The maximum penalty for a first conviction of assault with intent to murder is 25 years; the minimum penalty is two years. Tex. Pen. Code, Art. 1160 (Supp. 1966).
Burgett v. State, 397 S. W. 2d 79 (1965).
The statutes involved here are Articles 62 and 63 of the Tex. Pen. Code (1952).
Article 62 provides: “If it be shown on the trial of a felony less than capital that the defendant has been before convicted of the same offense, or one of the same nature, the punishment on such second or other subsequent conviction shall be the highest which is affixed to the commission of such offenses in ordinary cases.”

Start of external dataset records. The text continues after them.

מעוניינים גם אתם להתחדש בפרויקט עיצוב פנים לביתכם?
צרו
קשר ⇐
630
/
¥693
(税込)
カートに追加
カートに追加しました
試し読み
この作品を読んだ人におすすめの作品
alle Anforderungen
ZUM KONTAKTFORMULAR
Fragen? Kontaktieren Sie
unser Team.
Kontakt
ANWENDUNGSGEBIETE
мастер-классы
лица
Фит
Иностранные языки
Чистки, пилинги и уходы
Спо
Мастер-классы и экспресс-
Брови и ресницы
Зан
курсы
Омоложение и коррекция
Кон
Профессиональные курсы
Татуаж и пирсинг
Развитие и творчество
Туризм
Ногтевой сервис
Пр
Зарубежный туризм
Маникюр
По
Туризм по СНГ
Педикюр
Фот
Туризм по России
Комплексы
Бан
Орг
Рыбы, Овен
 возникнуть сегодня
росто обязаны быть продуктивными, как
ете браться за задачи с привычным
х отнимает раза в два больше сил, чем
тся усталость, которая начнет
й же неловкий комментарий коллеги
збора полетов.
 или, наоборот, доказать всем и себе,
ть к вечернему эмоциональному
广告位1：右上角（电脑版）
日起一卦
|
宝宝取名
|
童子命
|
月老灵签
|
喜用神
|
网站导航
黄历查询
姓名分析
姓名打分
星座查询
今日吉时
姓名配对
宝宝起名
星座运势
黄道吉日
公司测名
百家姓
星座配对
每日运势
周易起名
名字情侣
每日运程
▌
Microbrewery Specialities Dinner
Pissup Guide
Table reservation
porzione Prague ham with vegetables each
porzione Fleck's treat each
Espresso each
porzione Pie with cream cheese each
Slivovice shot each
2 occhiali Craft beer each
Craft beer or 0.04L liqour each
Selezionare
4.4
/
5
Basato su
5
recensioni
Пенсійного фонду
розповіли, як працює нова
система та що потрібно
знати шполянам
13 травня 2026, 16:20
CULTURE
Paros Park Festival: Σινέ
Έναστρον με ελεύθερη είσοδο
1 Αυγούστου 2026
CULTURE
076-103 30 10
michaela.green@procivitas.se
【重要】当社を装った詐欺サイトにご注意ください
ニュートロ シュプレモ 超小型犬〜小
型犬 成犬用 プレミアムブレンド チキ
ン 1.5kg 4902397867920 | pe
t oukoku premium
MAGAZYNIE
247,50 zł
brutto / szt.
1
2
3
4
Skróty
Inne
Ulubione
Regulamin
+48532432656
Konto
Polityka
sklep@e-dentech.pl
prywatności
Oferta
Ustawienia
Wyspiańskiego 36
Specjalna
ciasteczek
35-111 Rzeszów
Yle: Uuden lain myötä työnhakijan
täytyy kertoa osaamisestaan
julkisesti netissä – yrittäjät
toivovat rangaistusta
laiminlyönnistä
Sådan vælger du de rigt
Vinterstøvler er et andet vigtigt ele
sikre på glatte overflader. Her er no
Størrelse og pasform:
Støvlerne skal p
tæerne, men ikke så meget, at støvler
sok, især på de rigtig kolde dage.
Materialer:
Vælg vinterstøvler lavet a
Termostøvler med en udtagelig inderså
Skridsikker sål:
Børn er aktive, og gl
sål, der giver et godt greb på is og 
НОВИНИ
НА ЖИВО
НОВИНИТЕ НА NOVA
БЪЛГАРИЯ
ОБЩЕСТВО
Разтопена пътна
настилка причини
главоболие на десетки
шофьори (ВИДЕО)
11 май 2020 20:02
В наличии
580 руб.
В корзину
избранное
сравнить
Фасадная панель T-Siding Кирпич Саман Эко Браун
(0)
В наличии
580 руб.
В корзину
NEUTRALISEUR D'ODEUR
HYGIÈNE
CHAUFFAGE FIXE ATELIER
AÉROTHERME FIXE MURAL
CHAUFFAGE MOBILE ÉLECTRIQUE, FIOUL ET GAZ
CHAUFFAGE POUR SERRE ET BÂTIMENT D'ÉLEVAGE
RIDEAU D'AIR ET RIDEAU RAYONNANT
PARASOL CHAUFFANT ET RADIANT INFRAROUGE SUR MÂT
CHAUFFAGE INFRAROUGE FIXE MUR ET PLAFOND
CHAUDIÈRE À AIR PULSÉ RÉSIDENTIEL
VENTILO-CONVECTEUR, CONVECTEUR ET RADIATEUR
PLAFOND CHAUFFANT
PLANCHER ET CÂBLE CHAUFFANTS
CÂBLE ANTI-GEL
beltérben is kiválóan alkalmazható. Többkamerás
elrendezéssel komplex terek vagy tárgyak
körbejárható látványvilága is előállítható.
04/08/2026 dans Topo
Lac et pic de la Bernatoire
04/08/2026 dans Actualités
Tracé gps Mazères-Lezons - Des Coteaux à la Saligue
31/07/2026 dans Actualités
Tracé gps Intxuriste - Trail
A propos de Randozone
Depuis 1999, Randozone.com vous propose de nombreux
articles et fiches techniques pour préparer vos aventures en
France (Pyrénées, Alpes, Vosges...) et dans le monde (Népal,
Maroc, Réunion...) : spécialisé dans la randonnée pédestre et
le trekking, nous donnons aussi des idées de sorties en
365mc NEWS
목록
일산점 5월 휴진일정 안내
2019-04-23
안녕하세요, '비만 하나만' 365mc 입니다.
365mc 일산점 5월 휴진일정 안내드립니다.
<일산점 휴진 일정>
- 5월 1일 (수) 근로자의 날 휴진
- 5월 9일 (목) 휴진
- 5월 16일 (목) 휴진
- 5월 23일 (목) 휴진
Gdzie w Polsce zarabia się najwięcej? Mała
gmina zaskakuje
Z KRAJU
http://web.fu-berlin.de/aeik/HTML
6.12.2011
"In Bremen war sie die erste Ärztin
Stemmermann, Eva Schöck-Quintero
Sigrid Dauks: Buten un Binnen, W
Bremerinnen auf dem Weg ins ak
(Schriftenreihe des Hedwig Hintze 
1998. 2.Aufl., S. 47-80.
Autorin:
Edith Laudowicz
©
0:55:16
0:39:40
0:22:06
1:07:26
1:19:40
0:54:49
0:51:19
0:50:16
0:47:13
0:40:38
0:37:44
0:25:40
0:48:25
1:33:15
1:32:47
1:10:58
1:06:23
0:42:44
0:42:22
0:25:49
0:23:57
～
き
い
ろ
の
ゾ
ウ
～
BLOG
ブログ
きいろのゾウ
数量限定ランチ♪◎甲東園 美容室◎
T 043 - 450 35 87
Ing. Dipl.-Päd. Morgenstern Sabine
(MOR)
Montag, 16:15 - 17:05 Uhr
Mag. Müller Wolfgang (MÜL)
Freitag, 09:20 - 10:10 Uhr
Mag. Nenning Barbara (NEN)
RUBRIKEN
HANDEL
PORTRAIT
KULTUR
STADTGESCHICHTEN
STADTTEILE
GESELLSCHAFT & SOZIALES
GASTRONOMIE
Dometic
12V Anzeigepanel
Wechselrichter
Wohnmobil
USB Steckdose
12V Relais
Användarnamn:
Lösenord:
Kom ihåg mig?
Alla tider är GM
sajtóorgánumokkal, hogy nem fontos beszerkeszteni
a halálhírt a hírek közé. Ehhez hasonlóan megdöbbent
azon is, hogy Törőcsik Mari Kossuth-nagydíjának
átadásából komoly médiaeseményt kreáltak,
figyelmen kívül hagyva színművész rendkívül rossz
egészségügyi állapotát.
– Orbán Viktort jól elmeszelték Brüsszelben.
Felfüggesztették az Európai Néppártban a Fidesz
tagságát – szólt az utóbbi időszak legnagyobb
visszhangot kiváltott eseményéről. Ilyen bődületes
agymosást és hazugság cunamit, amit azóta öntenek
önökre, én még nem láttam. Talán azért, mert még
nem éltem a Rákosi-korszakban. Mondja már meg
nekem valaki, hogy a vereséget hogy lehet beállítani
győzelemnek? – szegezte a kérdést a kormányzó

Article 63 provides: “Whoever shall have been three times convicted of a felony less than capital shall on such third conviction be imprisoned for life in the penitentiary.”
Tex. Pen. Code, Art, 63 (1952).
In petitioner’s amended motion for a new trial, which was denied by the court, he explained that the purpose of the pretrial motion was “so that defendant could establish their [the previous convictions alleged for enhancement] admissibility before they were read into the record in the presence of the jury; same reading into the record in the presence of the jury was prejudicial to defendant herein.”
The court apparently withdrew consideration of the prior convictions from the jury since only the record of the one prior Tennessee conviction for forgery had been accepted. Thus, Article 63 could not be applied to petitioner. Further, since forgery could not be considered as an offense of the “same nature” as assault with intent to murder, Article 62 would not be applicable. See n. 3, supra.
The State apparently did not attempt to introduce the records of the other two Tennessee convictions for forgery because the indictment showed that all of the convictions occurred on- the same date. To invoke the provisions of Article 63, each succeeding conviction must be subsequent in time to the previous conviction — both with respect to commission of the offense and to conviction. Cowan v. State, 172 Tex. Cr. R. 183, 355 S. W. 2d 521 (1962).
See, e. g., Boyd v. United States, 142 U. S. 450; United States v. Clarke, 343 F. 2d 90 (C. A. 3d Cir. 1965). Cf. Waldron v. Waldron, 156 U. S. 361, 383; Throckmorton v. Holt, 180 U. S. 552; Lawrence v. United States, 357 F. 2d 434 (C. A. 10th Cir. 1966); United States v. DeDominicis, 332 F. 2d 207 (C. A. 2d Cir. 1964).
What Mr. Justice Jackson said in Krulewitch v. United States, 336 U. S. 440, 445, 453 (concurring opinion), in the sensitive area of conspiracy is equally applicable in this sensitive area of repetitive crimes, “The naive assumption that prejudicial effects can be overcome by instructions to the jury ... all practicing lawyers know to be unmitigated fiction.”